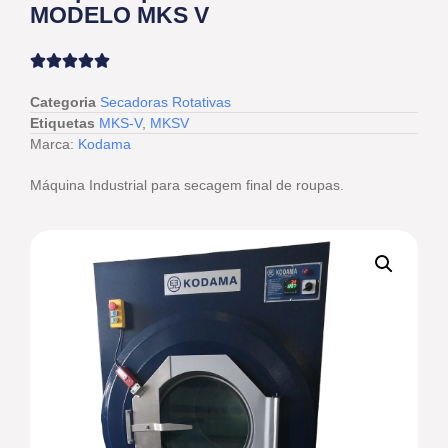
MODELO MKS V
Categoria
Secadoras Rotativas
Etiquetas
MKS-V
,
MKSV
Marca:
Kodama
Máquina Industrial para secagem final de roupas.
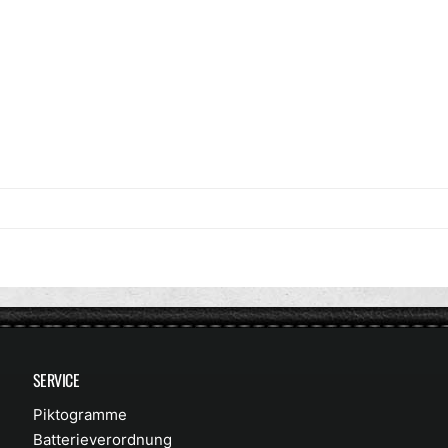
d
e
n
SERVICE
Piktogramme
Batterieverordnung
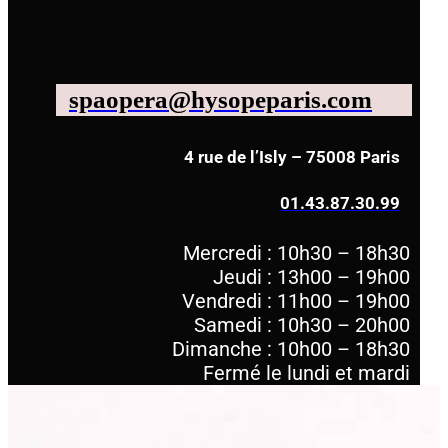
spaopera@hysopeparis.com
4 rue de l’Isly – 75008 Paris
01.43.87.30.99
Mercredi : 10h30 – 18h30
Jeudi : 13h00 – 19h00
Vendredi : 11h00 – 19h00
Samedi : 10h30 – 20h00
Dimanche : 10h00 – 18h30
Fermé le lundi et mardi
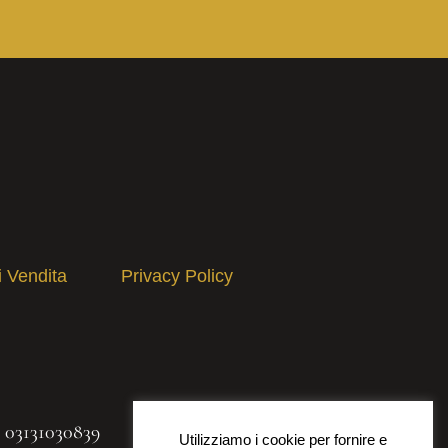
i Vendita
Privacy Policy
A 03131030839
Utilizziamo i cookie per fornire e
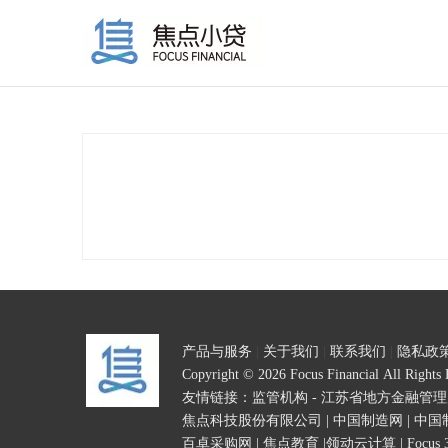
产品与服务
|
关于我们
|
联系我们
|
隐私政
Copyright © 2026 Focus Financial All Right
友情链接：
监管机构 - 江苏省地方金融管
焦点科技股份有限公司
|
中国制造网
|
中国
百卓采购网
|
焦点教育
|
领动云计算
|
Focus 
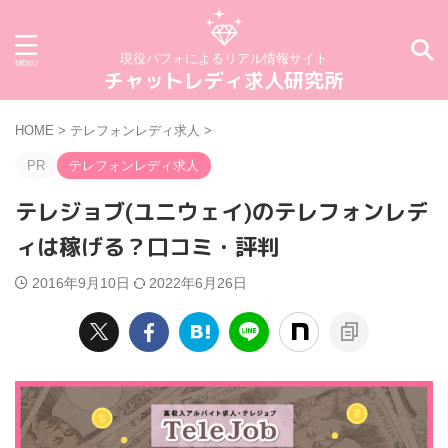
現役パフォによるリアル情報サイト
チャットレディ求人研究所
HOME
>
テレフォンレディ求人
>
PR
テレフォンレディ求人
テレジョブ(ユニウェイ)のテレフォンレデ
ィは稼げる？口コミ・評判
2016年9月10日
2022年6月26日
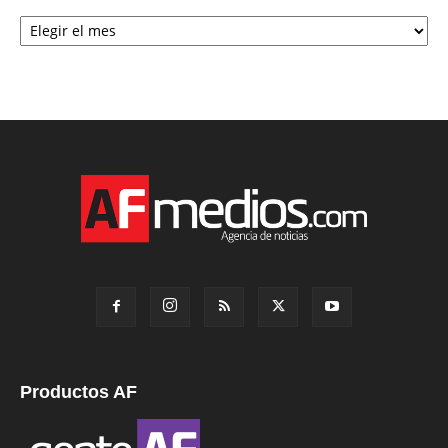
Archivo
Productos AF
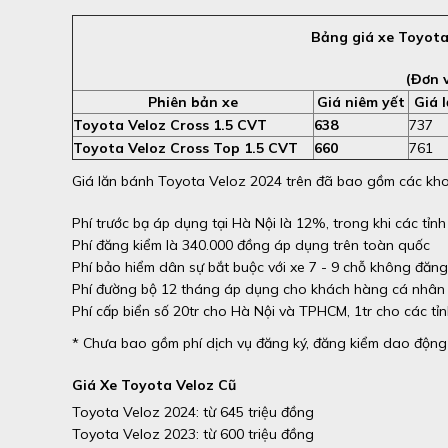
Bảng giá xe Toyota
(Đơn v
Phiên bản xe
Giá niêm yết
Giá 
Toyota Veloz Cross 1.5 CVT
638
737
Toyota Veloz Cross Top 1.5 CVT
660
761
Giá lăn bánh Toyota Veloz 2024 trên đã bao gồm các kho
Phí trước bạ áp dụng tại Hà Nội là 12%, trong khi các tỉn
Phí đăng kiểm là 340.000 đồng áp dụng trên toàn quốc
Phí bảo hiểm dân sự bắt buộc với xe 7 - 9 chỗ không đăn
Phí đường bộ 12 tháng áp dụng cho khách hàng cá nhân
Phí cấp biển số 20tr cho Hà Nội và TPHCM, 1tr cho các tỉ
* Chưa bao gồm phí dịch vụ đăng ký, đăng kiểm dao động 
Giá Xe Toyota Veloz Cũ
Toyota Veloz 2024: từ 645 triệu đồng
Toyota Veloz 2023: từ 600 triệu đồng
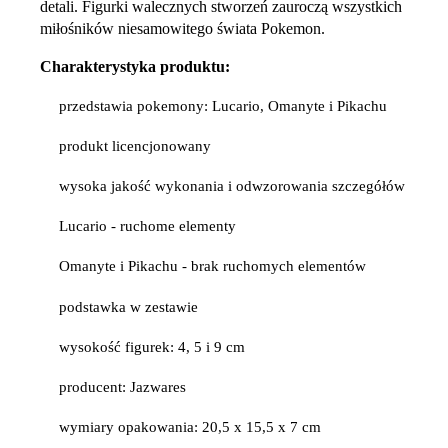
detali. Figurki walecznych stworzeń zauroczą wszystkich
miłośników niesamowitego świata Pokemon.
Charakterystyka produktu:
przedstawia pokemony: Lucario, Omanyte i Pikachu
produkt licencjonowany
wysoka jakość wykonania i odwzorowania szczegółów
Lucario - ruchome elementy
Omanyte i Pikachu - brak ruchomych elementów
podstawka w zestawie
wysokość figurek: 4, 5 i 9 cm
producent: Jazwares
wymiary opakowania: 20,5 x 15,5 x 7 cm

» **Problem details**
Once you have checked every line of the material above, return the ones that hold the string "trên".

» **Problem solution**
Giá lăn bánh Toyota Veloz 2024 trên đã bao gồm các kho
Phí đăng kiểm là 340.000 đồng áp dụng trên toàn quốc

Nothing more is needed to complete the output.